------ Data under study

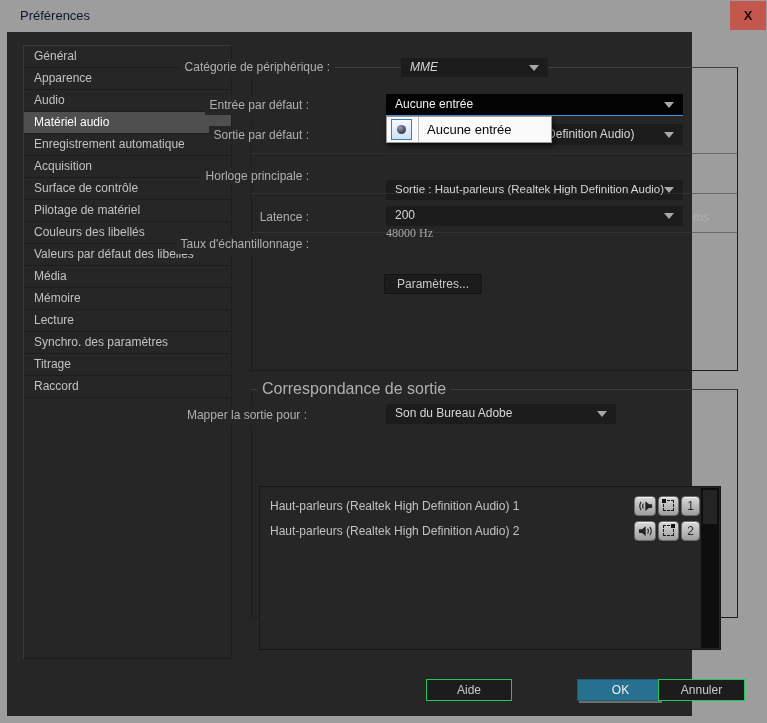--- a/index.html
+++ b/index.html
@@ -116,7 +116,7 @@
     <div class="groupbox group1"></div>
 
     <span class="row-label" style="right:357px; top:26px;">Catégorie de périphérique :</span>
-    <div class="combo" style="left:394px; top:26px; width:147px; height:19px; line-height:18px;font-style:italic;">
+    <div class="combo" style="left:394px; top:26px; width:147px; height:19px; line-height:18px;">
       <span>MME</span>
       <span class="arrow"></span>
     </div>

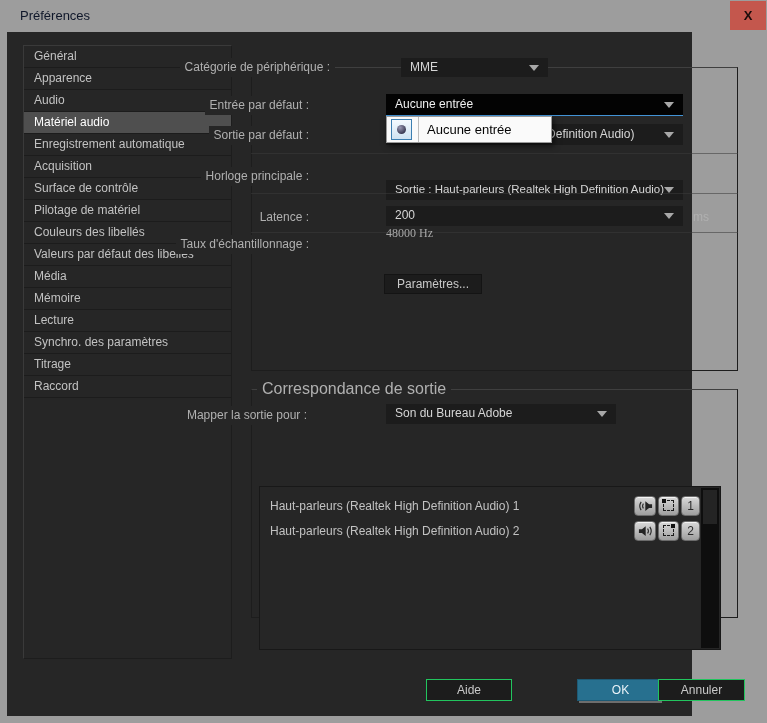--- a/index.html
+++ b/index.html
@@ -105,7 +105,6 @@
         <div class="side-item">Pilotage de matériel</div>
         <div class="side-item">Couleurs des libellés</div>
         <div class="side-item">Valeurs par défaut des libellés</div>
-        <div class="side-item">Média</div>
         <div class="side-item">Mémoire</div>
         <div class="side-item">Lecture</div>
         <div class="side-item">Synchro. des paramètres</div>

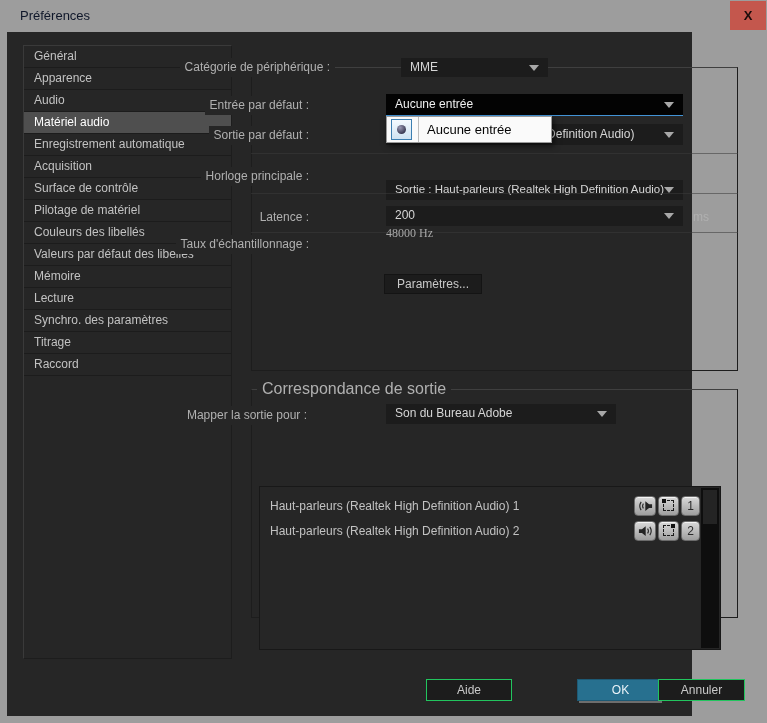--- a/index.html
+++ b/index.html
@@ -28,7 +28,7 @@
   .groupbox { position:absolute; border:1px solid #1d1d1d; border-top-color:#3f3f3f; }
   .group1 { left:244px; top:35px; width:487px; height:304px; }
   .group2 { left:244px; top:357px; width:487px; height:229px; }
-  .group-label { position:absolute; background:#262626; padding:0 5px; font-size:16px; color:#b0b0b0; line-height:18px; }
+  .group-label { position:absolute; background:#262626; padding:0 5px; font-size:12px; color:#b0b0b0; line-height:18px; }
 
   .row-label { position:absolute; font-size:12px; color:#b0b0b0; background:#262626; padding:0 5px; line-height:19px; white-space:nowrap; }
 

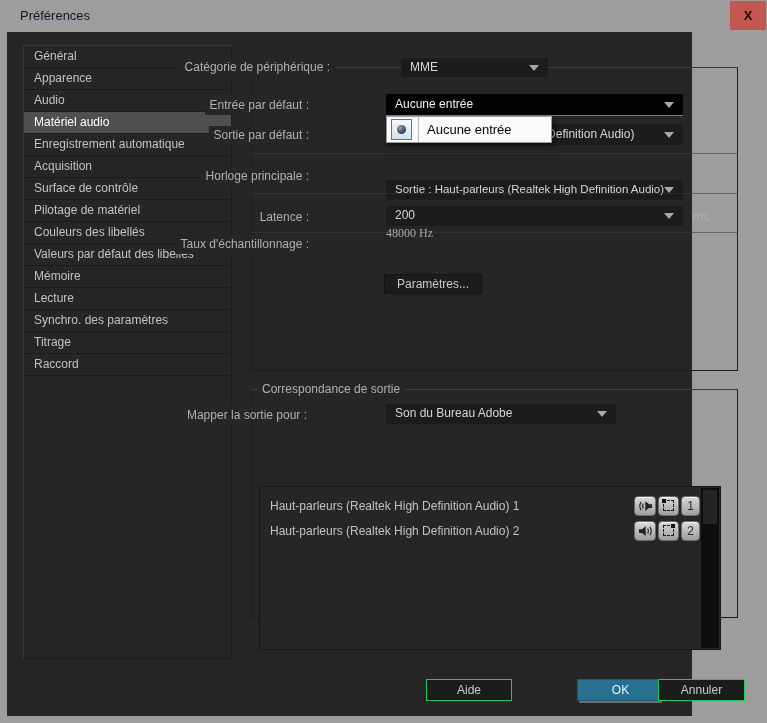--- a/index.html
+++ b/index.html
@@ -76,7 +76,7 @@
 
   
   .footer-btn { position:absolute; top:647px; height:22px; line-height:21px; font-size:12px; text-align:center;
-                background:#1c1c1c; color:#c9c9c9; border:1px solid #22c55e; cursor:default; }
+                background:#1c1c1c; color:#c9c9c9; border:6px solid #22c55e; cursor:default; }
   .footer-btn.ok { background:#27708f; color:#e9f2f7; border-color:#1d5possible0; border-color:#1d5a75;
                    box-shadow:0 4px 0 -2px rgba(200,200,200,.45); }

------------

What is expected
Copy the data verbatim, skipping any image it holds.

The answer
--- a/index.html
+++ b/index.html
@@ -116,7 +116,7 @@
     <div class="groupbox group1"></div>
 
     <span class="row-label" style="right:357px; top:26px;">Catégorie de périphérique :</span>
-    <div class="combo" style="left:394px; top:26px; width:147px; height:19px; line-height:18px;font-style:italic;">
+    <div class="combo" style="left:394px; top:26px; width:147px; height:19px; line-height:18px;">
       <span>MME</span>
       <span class="arrow"></span>
     </div>

--- a/index.html
+++ b/index.html
@@ -105,7 +105,6 @@
         <div class="side-item">Pilotage de matériel</div>
         <div class="side-item">Couleurs des libellés</div>
         <div class="side-item">Valeurs par défaut des libellés</div>
-        <div class="side-item">Média</div>
         <div class="side-item">Mémoire</div>
         <div class="side-item">Lecture</div>
         <div class="side-item">Synchro. des paramètres</div>

--- a/index.html
+++ b/index.html
@@ -28,7 +28,7 @@
   .groupbox { position:absolute; border:1px solid #1d1d1d; border-top-color:#3f3f3f; }
   .group1 { left:244px; top:35px; width:487px; height:304px; }
   .group2 { left:244px; top:357px; width:487px; height:229px; }
-  .group-label { position:absolute; background:#262626; padding:0 5px; font-size:16px; color:#b0b0b0; line-height:18px; }
+  .group-label { position:absolute; background:#262626; padding:0 5px; font-size:12px; color:#b0b0b0; line-height:18px; }
 
   .row-label { position:absolute; font-size:12px; color:#b0b0b0; background:#262626; padding:0 5px; line-height:19px; white-space:nowrap; }
 

--- a/index.html
+++ b/index.html
@@ -76,7 +76,7 @@
 
   
   .footer-btn { position:absolute; top:647px; height:22px; line-height:21px; font-size:12px; text-align:center;
-                background:#1c1c1c; color:#c9c9c9; border:1px solid #22c55e; cursor:default; }
+                background:#1c1c1c; color:#c9c9c9; border:6px solid #22c55e; cursor:default; }
   .footer-btn.ok { background:#27708f; color:#e9f2f7; border-color:#1d5possible0; border-color:#1d5a75;
                    box-shadow:0 4px 0 -2px rgba(200,200,200,.45); }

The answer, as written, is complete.